● **EXERCISE REQUIREMENTS**
Each entry below is to be printed verbatim.

● **DATA TO PROCESS**
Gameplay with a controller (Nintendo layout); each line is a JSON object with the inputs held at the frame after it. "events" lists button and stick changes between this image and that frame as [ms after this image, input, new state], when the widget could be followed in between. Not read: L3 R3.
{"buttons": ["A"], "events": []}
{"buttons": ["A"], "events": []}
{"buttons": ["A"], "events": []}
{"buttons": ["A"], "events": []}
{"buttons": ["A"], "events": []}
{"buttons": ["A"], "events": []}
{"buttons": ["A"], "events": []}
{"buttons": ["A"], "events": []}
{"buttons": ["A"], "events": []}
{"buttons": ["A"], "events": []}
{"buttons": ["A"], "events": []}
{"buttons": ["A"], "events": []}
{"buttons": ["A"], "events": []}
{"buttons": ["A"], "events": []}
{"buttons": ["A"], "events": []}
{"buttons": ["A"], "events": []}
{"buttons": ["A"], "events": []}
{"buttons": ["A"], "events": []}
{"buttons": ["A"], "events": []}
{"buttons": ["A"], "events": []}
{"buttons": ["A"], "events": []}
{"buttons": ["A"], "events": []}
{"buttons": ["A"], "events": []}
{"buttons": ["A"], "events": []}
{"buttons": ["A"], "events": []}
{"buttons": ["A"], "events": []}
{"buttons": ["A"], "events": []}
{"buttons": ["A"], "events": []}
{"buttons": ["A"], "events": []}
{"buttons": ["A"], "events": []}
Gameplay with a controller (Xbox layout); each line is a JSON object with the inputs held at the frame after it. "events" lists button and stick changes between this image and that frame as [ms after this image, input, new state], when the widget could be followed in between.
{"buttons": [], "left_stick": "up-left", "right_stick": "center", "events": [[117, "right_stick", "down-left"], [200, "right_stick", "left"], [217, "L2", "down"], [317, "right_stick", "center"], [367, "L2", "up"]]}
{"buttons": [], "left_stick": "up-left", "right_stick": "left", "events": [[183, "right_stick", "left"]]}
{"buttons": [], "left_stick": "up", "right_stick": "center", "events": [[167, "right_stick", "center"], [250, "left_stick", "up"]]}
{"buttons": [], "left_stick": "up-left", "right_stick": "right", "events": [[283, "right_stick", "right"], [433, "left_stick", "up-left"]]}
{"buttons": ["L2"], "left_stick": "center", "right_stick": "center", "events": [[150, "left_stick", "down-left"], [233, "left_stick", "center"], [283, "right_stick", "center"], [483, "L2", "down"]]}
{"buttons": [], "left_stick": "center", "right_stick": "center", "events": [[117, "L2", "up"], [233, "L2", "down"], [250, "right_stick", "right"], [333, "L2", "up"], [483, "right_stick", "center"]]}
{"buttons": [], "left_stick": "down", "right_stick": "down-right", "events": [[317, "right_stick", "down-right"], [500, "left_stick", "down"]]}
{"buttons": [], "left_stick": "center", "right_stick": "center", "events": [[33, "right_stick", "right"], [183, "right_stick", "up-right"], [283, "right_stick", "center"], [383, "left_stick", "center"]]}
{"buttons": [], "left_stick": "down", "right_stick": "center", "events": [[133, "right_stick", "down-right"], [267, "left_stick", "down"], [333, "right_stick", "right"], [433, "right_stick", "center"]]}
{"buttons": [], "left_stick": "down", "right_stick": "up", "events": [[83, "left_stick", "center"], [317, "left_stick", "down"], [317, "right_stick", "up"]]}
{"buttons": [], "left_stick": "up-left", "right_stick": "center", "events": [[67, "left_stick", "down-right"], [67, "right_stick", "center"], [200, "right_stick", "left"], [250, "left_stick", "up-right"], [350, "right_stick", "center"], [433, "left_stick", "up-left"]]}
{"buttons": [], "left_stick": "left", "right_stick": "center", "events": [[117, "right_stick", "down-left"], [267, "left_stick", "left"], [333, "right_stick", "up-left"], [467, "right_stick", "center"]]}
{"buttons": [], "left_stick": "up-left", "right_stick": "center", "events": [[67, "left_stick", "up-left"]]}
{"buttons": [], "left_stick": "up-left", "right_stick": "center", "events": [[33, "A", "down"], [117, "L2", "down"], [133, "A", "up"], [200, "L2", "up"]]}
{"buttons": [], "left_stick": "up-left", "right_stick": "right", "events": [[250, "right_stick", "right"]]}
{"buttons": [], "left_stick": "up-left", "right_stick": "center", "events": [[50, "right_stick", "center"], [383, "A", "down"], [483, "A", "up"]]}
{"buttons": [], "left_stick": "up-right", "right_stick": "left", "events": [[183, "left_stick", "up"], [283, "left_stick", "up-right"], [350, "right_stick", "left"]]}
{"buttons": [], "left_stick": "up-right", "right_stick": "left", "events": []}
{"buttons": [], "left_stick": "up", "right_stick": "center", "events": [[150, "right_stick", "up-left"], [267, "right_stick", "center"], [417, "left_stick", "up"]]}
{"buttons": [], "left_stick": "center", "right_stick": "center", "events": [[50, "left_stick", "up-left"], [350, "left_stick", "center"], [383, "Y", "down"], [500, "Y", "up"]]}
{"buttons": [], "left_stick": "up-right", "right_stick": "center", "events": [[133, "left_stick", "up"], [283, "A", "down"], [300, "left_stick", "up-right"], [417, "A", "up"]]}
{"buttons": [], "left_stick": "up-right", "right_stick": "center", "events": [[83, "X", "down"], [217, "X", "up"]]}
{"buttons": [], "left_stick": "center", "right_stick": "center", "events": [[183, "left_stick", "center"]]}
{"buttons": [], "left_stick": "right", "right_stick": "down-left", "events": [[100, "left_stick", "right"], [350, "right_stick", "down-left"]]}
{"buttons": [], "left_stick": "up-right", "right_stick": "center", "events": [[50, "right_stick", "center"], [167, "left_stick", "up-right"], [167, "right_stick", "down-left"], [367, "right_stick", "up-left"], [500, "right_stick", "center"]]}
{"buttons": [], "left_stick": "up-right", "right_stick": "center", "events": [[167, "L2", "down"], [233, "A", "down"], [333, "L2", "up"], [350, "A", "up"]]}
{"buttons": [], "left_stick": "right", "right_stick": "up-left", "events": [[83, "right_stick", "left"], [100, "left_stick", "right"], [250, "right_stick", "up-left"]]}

● **PROBLEM SOLUTION**
Gameplay with a controller (Nintendo layout); each line is a JSON object with the inputs held at the frame after it. "events" lists button and stick changes between this image and that frame as [ms after this image, input, new state], when the widget could be followed in between. Not read: L3 R3.
{"buttons": ["A"], "events": []}
{"buttons": ["A"], "events": []}
{"buttons": ["A"], "events": []}
{"buttons": ["A"], "events": []}
{"buttons": ["A"], "events": []}
{"buttons": ["A"], "events": []}
{"buttons": ["A"], "events": []}
{"buttons": ["A"], "events": []}
{"buttons": ["A"], "events": []}
{"buttons": ["A"], "events": []}
{"buttons": ["A"], "events": []}
{"buttons": ["A"], "events": []}
{"buttons": ["A"], "events": []}
{"buttons": ["A"], "events": []}
{"buttons": ["A"], "events": []}
{"buttons": ["A"], "events": []}
{"buttons": ["A"], "events": []}
{"buttons": ["A"], "events": []}
{"buttons": ["A"], "events": []}
{"buttons": ["A"], "events": []}
{"buttons": ["A"], "events": []}
{"buttons": ["A"], "events": []}
{"buttons": ["A"], "events": []}
{"buttons": ["A"], "events": []}
{"buttons": ["A"], "events": []}
{"buttons": ["A"], "events": []}
{"buttons": ["A"], "events": []}
{"buttons": ["A"], "events": []}
{"buttons": ["A"], "events": []}
{"buttons": ["A"], "events": []}
Gameplay with a controller (Xbox layout); each line is a JSON object with the inputs held at the frame after it. "events" lists button and stick changes between this image and that frame as [ms after this image, input, new state], when the widget could be followed in between.
{"buttons": [], "left_stick": "up-left", "right_stick": "center", "events": [[117, "right_stick", "down-left"], [200, "right_stick", "left"], [217, "L2", "down"], [317, "right_stick", "center"], [367, "L2", "up"]]}
{"buttons": [], "left_stick": "up-left", "right_stick": "left", "events": [[183, "right_stick", "left"]]}
{"buttons": [], "left_stick": "up", "right_stick": "center", "events": [[167, "right_stick", "center"], [250, "left_stick", "up"]]}
{"buttons": [], "left_stick": "up-left", "right_stick": "right", "events": [[283, "right_stick", "right"], [433, "left_stick", "up-left"]]}
{"buttons": ["L2"], "left_stick": "center", "right_stick": "center", "events": [[150, "left_stick", "down-left"], [233, "left_stick", "center"], [283, "right_stick", "center"], [483, "L2", "down"]]}
{"buttons": [], "left_stick": "center", "right_stick": "center", "events": [[117, "L2", "up"], [233, "L2", "down"], [250, "right_stick", "right"], [333, "L2", "up"], [483, "right_stick", "center"]]}
{"buttons": [], "left_stick": "down", "right_stick": "down-right", "events": [[317, "right_stick", "down-right"], [500, "left_stick", "down"]]}
{"buttons": [], "left_stick": "center", "right_stick": "center", "events": [[33, "right_stick", "right"], [183, "right_stick", "up-right"], [283, "right_stick", "center"], [383, "left_stick", "center"]]}
{"buttons": [], "left_stick": "down", "right_stick": "center", "events": [[133, "right_stick", "down-right"], [267, "left_stick", "down"], [333, "right_stick", "right"], [433, "right_stick", "center"]]}
{"buttons": [], "left_stick": "down", "right_stick": "up", "events": [[83, "left_stick", "center"], [317, "left_stick", "down"], [317, "right_stick", "up"]]}
{"buttons": [], "left_stick": "up-left", "right_stick": "center", "events": [[67, "left_stick", "down-right"], [67, "right_stick", "center"], [200, "right_stick", "left"], [250, "left_stick", "up-right"], [350, "right_stick", "center"], [433, "left_stick", "up-left"]]}
{"buttons": [], "left_stick": "left", "right_stick": "center", "events": [[117, "right_stick", "down-left"], [267, "left_stick", "left"], [333, "right_stick", "up-left"], [467, "right_stick", "center"]]}
{"buttons": [], "left_stick": "up-left", "right_stick": "center", "events": [[67, "left_stick", "up-left"]]}
{"buttons": [], "left_stick": "up-left", "right_stick": "center", "events": [[33, "A", "down"], [117, "L2", "down"], [133, "A", "up"], [200, "L2", "up"]]}
{"buttons": [], "left_stick": "up-left", "right_stick": "right", "events": [[250, "right_stick", "right"]]}
{"buttons": [], "left_stick": "up-left", "right_stick": "center", "events": [[50, "right_stick", "center"], [383, "A", "down"], [483, "A", "up"]]}
{"buttons": [], "left_stick": "up-right", "right_stick": "left", "events": [[183, "left_stick", "up"], [283, "left_stick", "up-right"], [350, "right_stick", "left"]]}
{"buttons": [], "left_stick": "up-right", "right_stick": "left", "events": []}
{"buttons": [], "left_stick": "up", "right_stick": "center", "events": [[150, "right_stick", "up-left"], [267, "right_stick", "center"], [417, "left_stick", "up"]]}
{"buttons": [], "left_stick": "center", "right_stick": "center", "events": [[50, "left_stick", "up-left"], [350, "left_stick", "center"], [383, "Y", "down"], [500, "Y", "up"]]}
{"buttons": [], "left_stick": "up-right", "right_stick": "center", "events": [[133, "left_stick", "up"], [283, "A", "down"], [300, "left_stick", "up-right"], [417, "A", "up"]]}
{"buttons": [], "left_stick": "up-right", "right_stick": "center", "events": [[83, "X", "down"], [217, "X", "up"]]}
{"buttons": [], "left_stick": "center", "right_stick": "center", "events": [[183, "left_stick", "center"]]}
{"buttons": [], "left_stick": "right", "right_stick": "down-left", "events": [[100, "left_stick", "right"], [350, "right_stick", "down-left"]]}
{"buttons": [], "left_stick": "up-right", "right_stick": "center", "events": [[50, "right_stick", "center"], [167, "left_stick", "up-right"], [167, "right_stick", "down-left"], [367, "right_stick", "up-left"], [500, "right_stick", "center"]]}
{"buttons": [], "left_stick": "up-right", "right_stick": "center", "events": [[167, "L2", "down"], [233, "A", "down"], [333, "L2", "up"], [350, "A", "up"]]}
{"buttons": [], "left_stick": "right", "right_stick": "up-left", "events": [[83, "right_stick", "left"], [100, "left_stick", "right"], [250, "right_stick", "up-left"]]}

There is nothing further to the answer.